Consequently, Wall Street is placing bets on which presidential candidate will benefit them the most: Harris or former president Donald Trump, who has previously spoken out against the carried-interest tax loophole.

According to a recent article by Business Insider, support for Trump and Harris is “pretty evenly split across an array of firms, from private equity giant Blackstone to investment bank Evercore.”

The National Venture Capital Association, a lobbying group for the venture capital community, argues that the tax break is needed to promote vital business investments that are essential for the economy.

The carried-interest loophole is “the incentive that really drives these high risk–type investments,” said the association’s vice president of government affairs, Caroline Schellhas.

Similarly, the American Investment Council, which represents the private equity industry, supports the tax break, saying “it encourages long-term investment.” The organization’s political action committee has spent more than $780,000 in 2023 and 2024, an all-time high.

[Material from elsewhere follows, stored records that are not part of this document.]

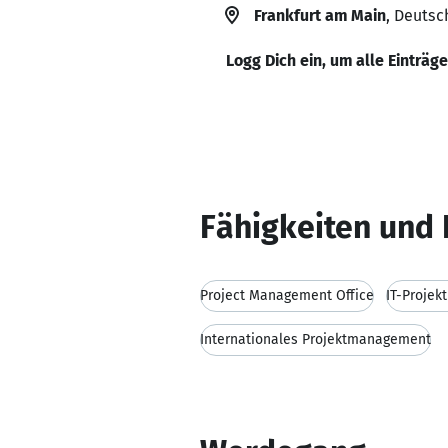
Frankfurt am Main
, Deutsc
Logg Dich ein, um alle Einträg
Fähigkeiten und 
Project Management Office
IT-Proje
Internationales Projektmanagement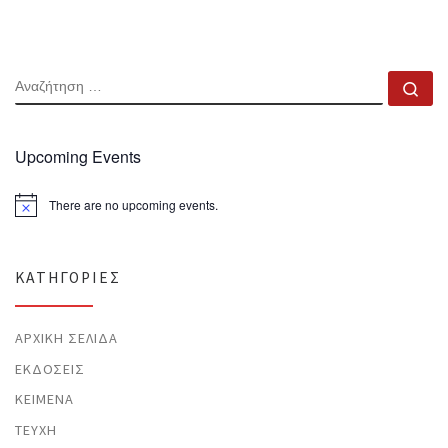
ΑΝΑΖΉΤΗΣΗ
Αν
Upcoming Events
There are no upcoming events.
N
o
t
i
c
KΑΤΗΓΟΡΊΕΣ
e
ΑΡΧΙΚΉ ΣΕΛΊΔΑ
ΕΚΔΌΣΕΙΣ
ΚΕΊΜΕΝΑ
ΤΕΎΧΗ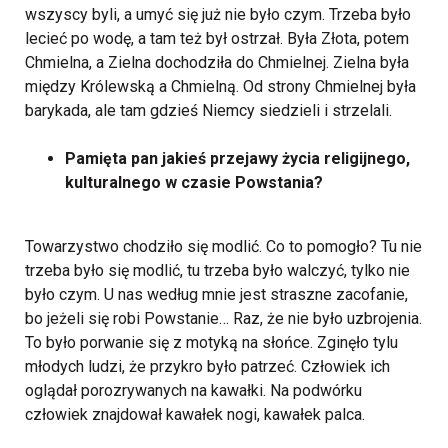
wszyscy byli, a umyć się już nie było czym. Trzeba było
lecieć po wodę, a tam też był ostrzał. Była Złota, potem
Chmielna, a Zielna dochodziła do Chmielnej. Zielna była
między Królewską a Chmielną. Od strony Chmielnej była
barykada, ale tam gdzieś Niemcy siedzieli i strzelali.
Pamięta pan jakieś przejawy życia religijnego,
kulturalnego w czasie Powstania?
Towarzystwo chodziło się modlić. Co to pomogło? Tu nie
trzeba było się modlić, tu trzeba było walczyć, tylko nie
było czym. U nas według mnie jest straszne zacofanie,
bo jeżeli się robi Powstanie… Raz, że nie było uzbrojenia.
To było porwanie się z motyką na słońce. Zginęło tylu
młodych ludzi, że przykro było patrzeć. Człowiek ich
oglądał porozrywanych na kawałki. Na podwórku
człowiek znajdował kawałek nogi, kawałek palca.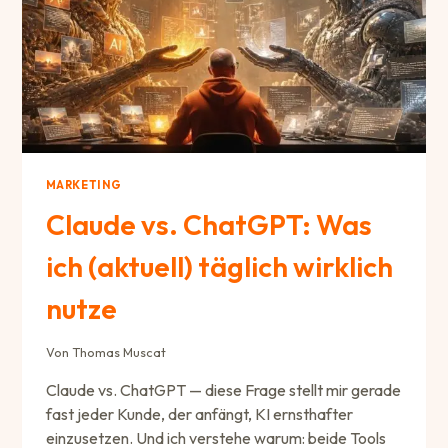
MARKETING
Claude vs. ChatGPT: Was
ich (aktuell) täglich wirklich
nutze
Von
Thomas Muscat
Claude vs. ChatGPT — diese Frage stellt mir gerade
fast jeder Kunde, der anfängt, KI ernsthafter
einzusetzen. Und ich verstehe warum: beide Tools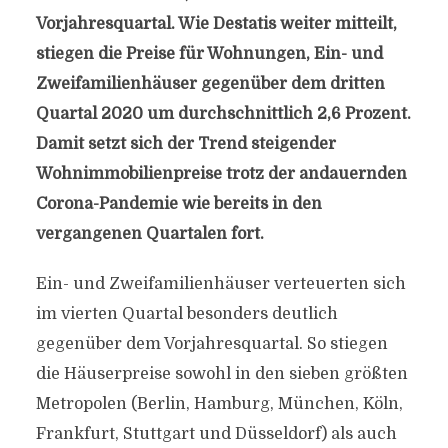
Vorjahresquartal. Wie Destatis weiter mitteilt,
stiegen die Preise für Wohnungen, Ein- und
Zweifamilienhäuser gegenüber dem dritten
Quartal 2020 um durchschnittlich 2,6 Prozent.
Damit setzt sich der Trend steigender
Wohnimmobilienpreise trotz der andauernden
Corona-Pandemie wie bereits in den
vergangenen Quartalen fort.
Ein- und Zweifamilienhäuser verteuerten sich
im vierten Quartal besonders deutlich
gegenüber dem Vorjahresquartal. So stiegen
die Häuserpreise sowohl in den sieben größten
Metropolen (Berlin, Hamburg, München, Köln,
Frankfurt, Stuttgart und Düsseldorf) als auch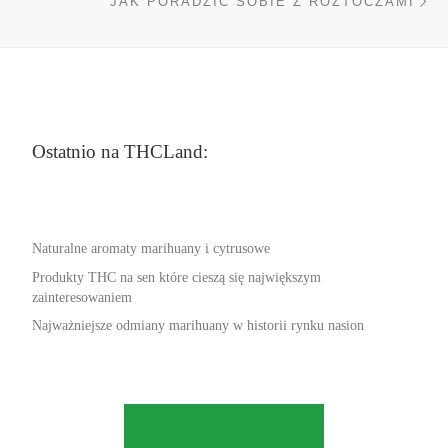
JAK PORADZIĆ SOBIE Z ROZTOCZAMI
Ostatnio na THCLand:
Naturalne aromaty marihuany i cytrusowe
Produkty THC na sen które cieszą się największym
zainteresowaniem
Najważniejsze odmiany marihuany w historii rynku nasion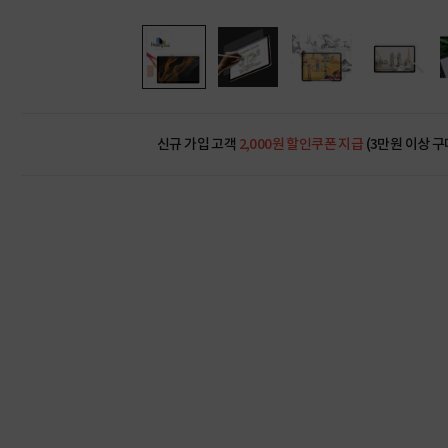
신규 가입 고객
2,000원 할인쿠폰 지급
(3만원 이상 구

The National Venture Capital Association’s political action committee has spent $131,000 on contributions to politicians over the same time period.

Other than signaling she supports Biden’s budget, Harris has not revealed many details of her tax plan — although she has proposed raising the corporate tax rate to 28 percent. It remains to be seen whether Harris will take further steps to act on her campaign promise to “ensure billionaires and big corporations pay their fair share.”